● **INPUT FOR THIS TASK**
= Beginning of Section =

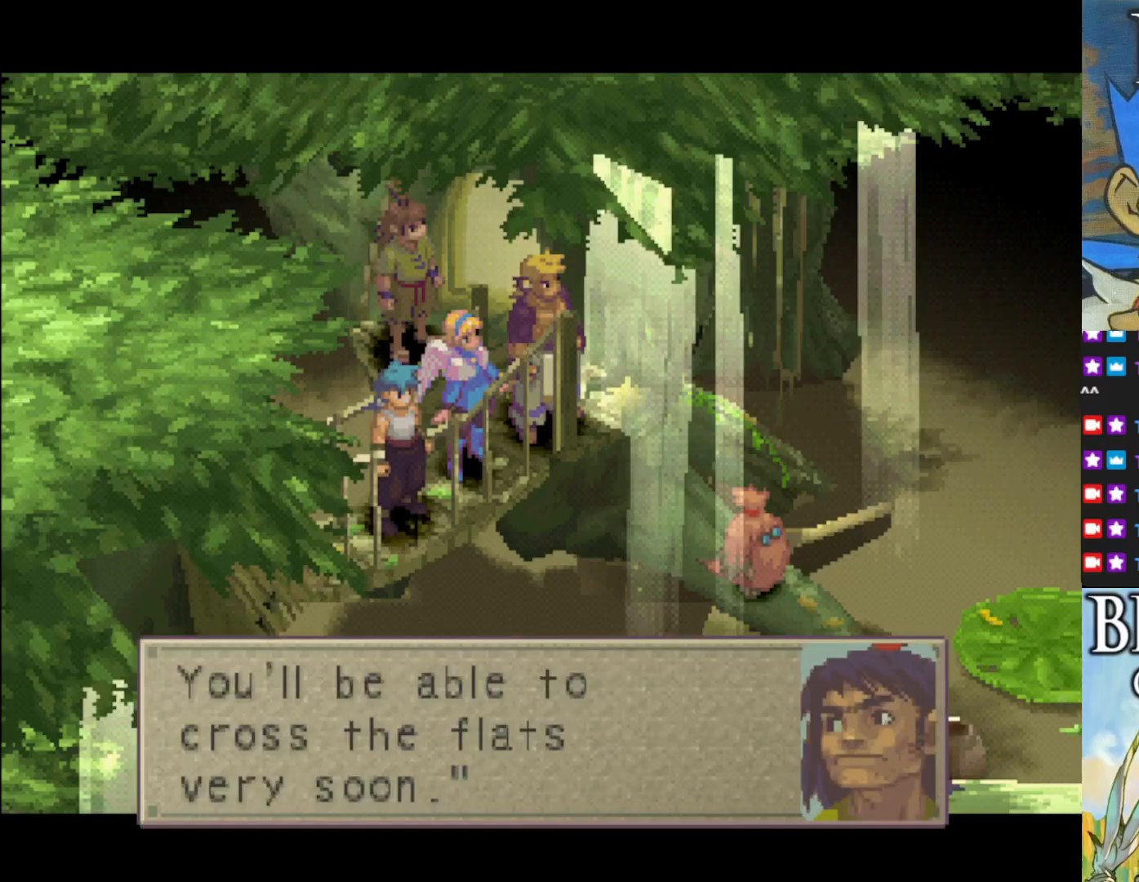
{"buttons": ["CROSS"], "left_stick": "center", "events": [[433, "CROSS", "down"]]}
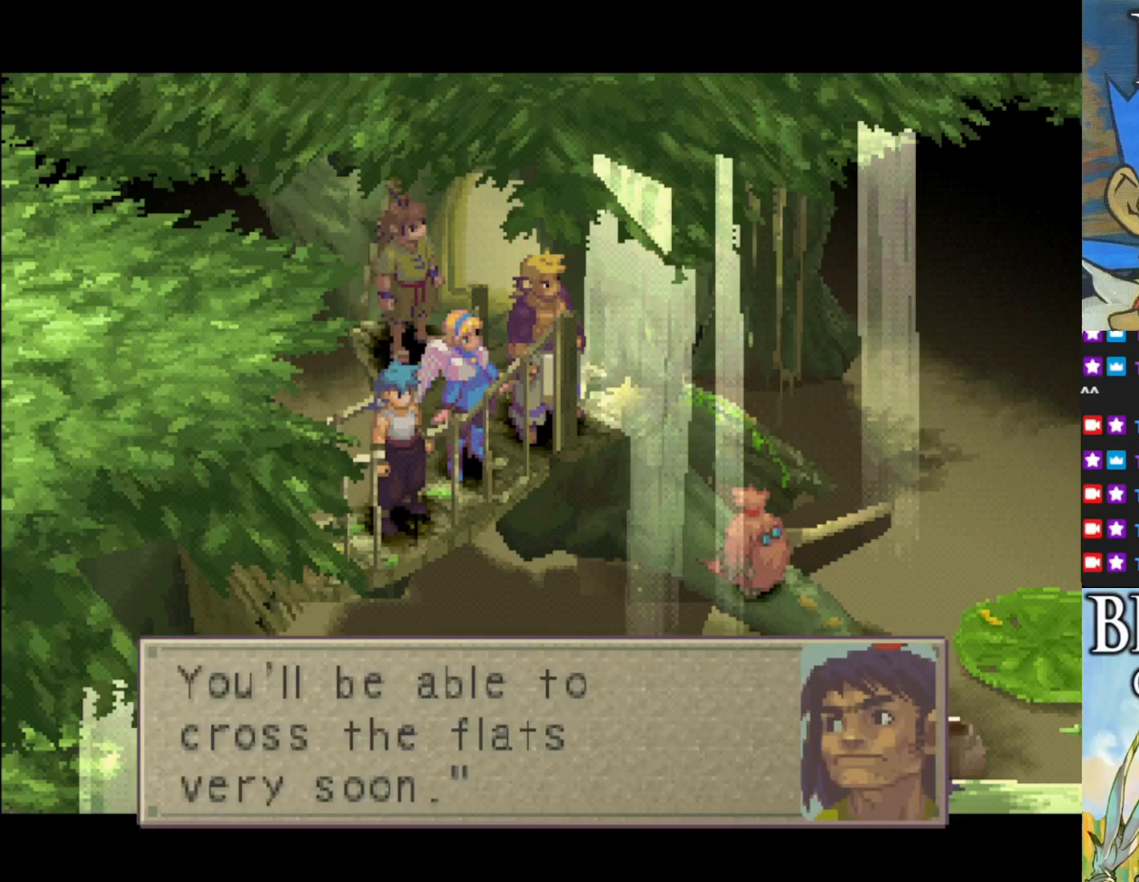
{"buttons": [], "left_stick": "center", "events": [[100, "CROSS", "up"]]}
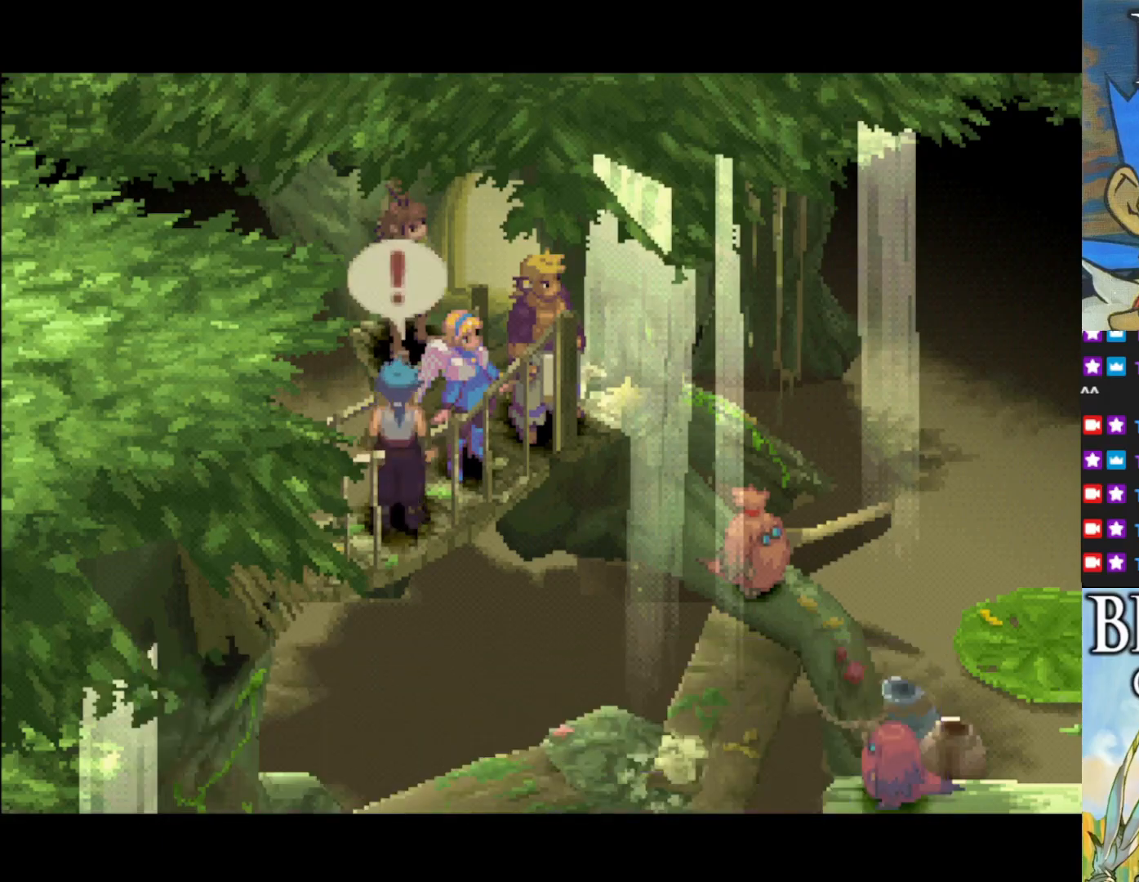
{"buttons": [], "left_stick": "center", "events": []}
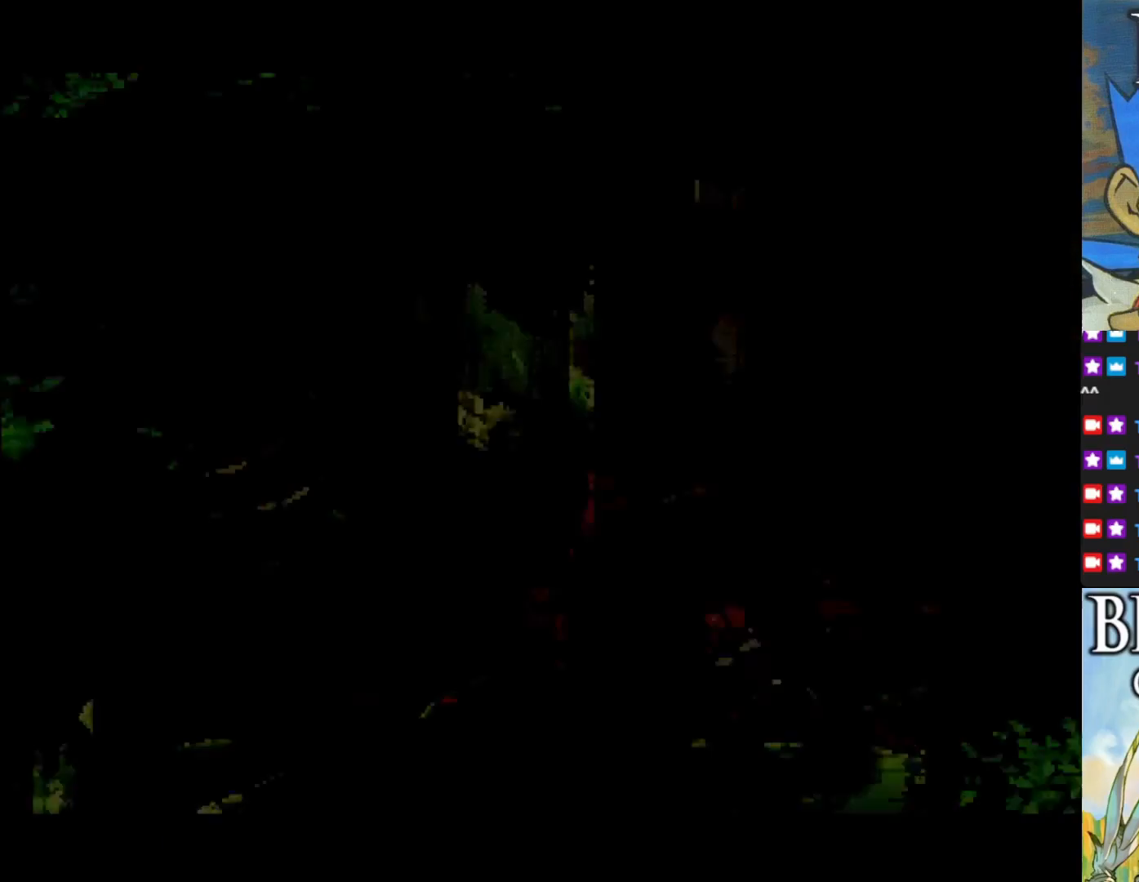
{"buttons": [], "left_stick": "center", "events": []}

= End of Section =
= Beginning of Section =

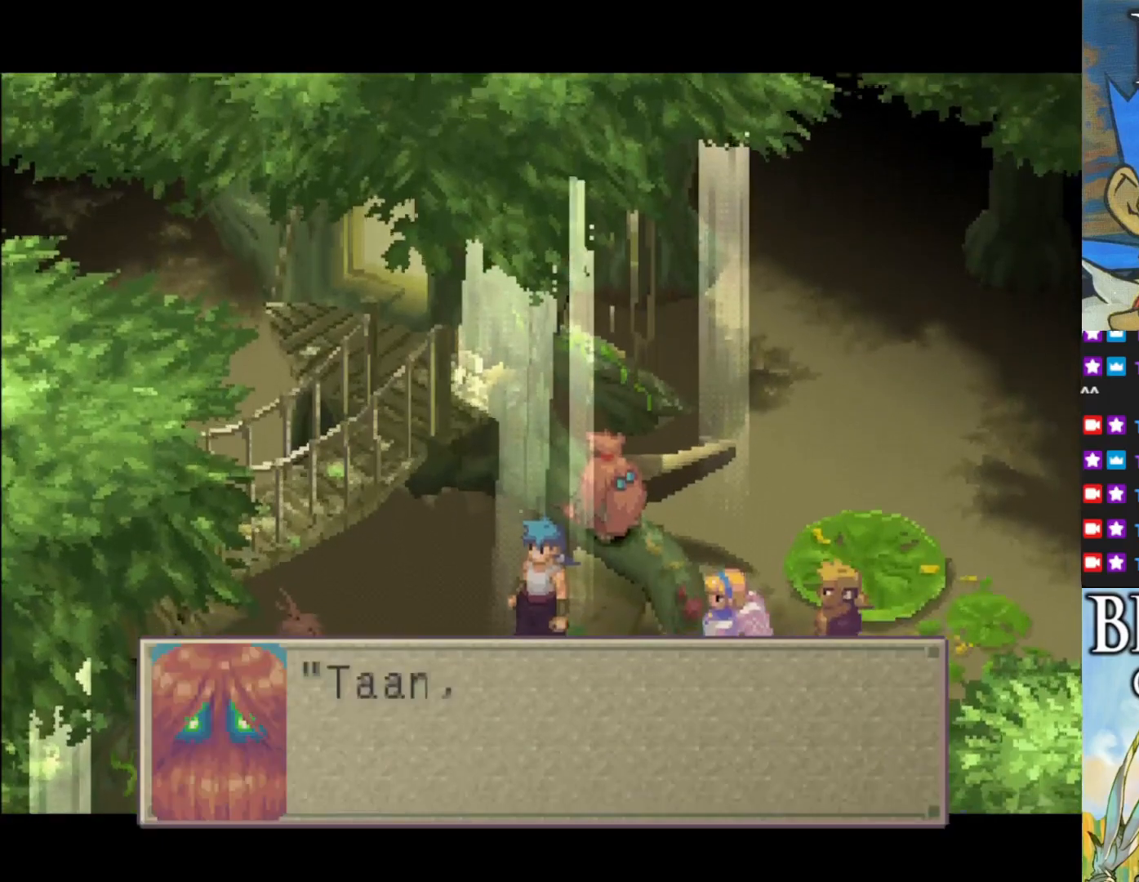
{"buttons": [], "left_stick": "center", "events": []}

= End of Section =

Filter the lines above so that only those with the string "CROSS" remain, then copy them.

{"buttons": ["CROSS"], "left_stick": "center", "events": [[433, "CROSS", "down"]]}
{"buttons": [], "left_stick": "center", "events": [[100, "CROSS", "up"]]}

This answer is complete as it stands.